[Begin]

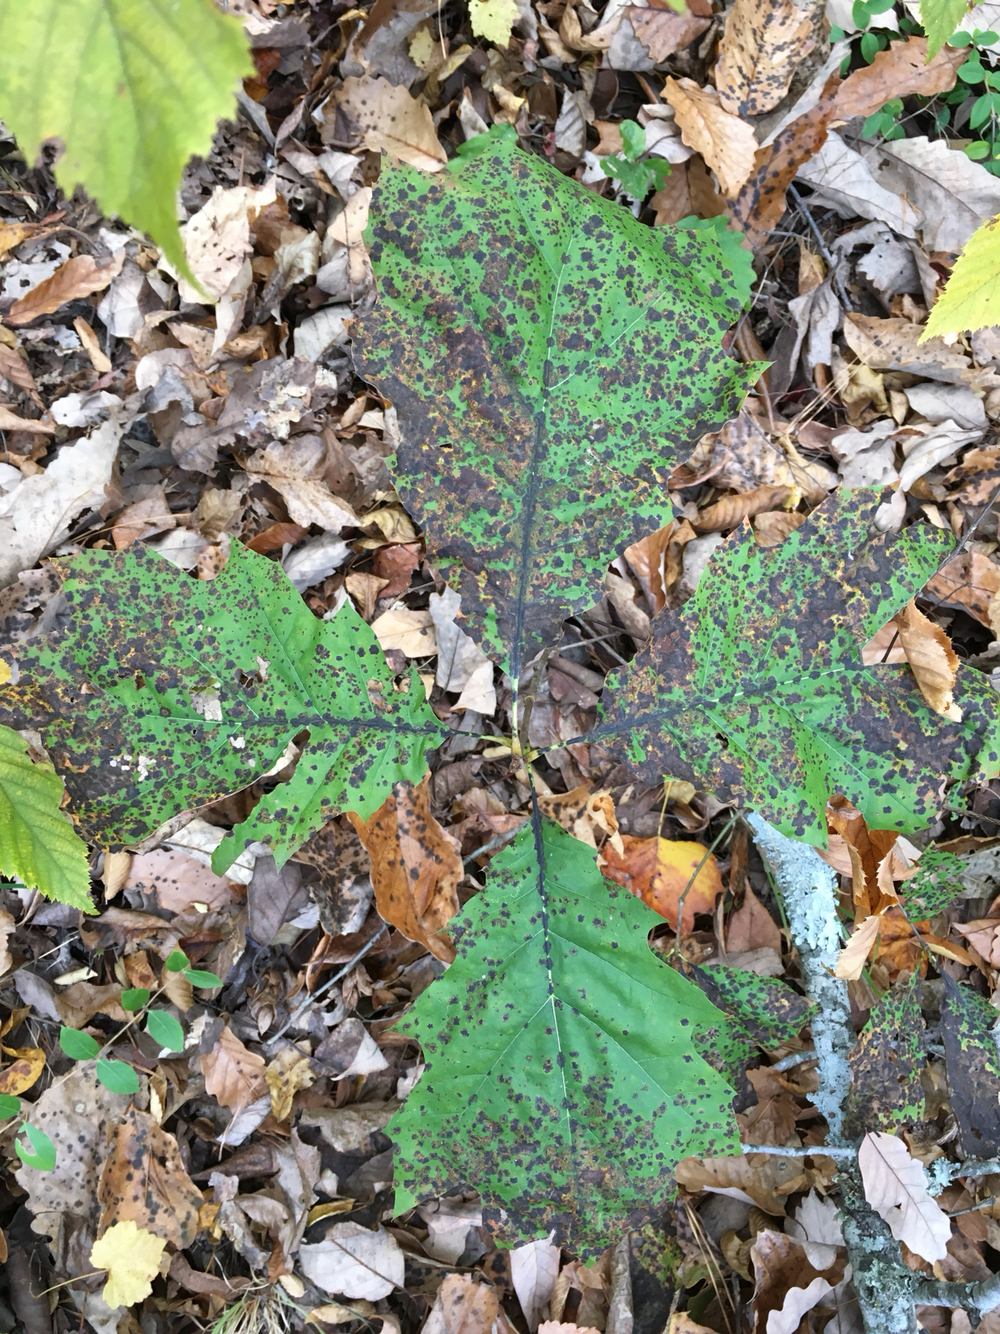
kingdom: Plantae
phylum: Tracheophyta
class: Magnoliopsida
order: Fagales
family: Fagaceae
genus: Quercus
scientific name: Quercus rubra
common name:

[End]

Switch "common name" to "vernacular name" throughout the lines above and write them out again with nothing else changed. Leave out the pictures.

kingdom: Plantae
phylum: Tracheophyta
class: Magnoliopsida
order: Fagales
family: Fagaceae
genus: Quercus
scientific name: Quercus rubra
vernacular name:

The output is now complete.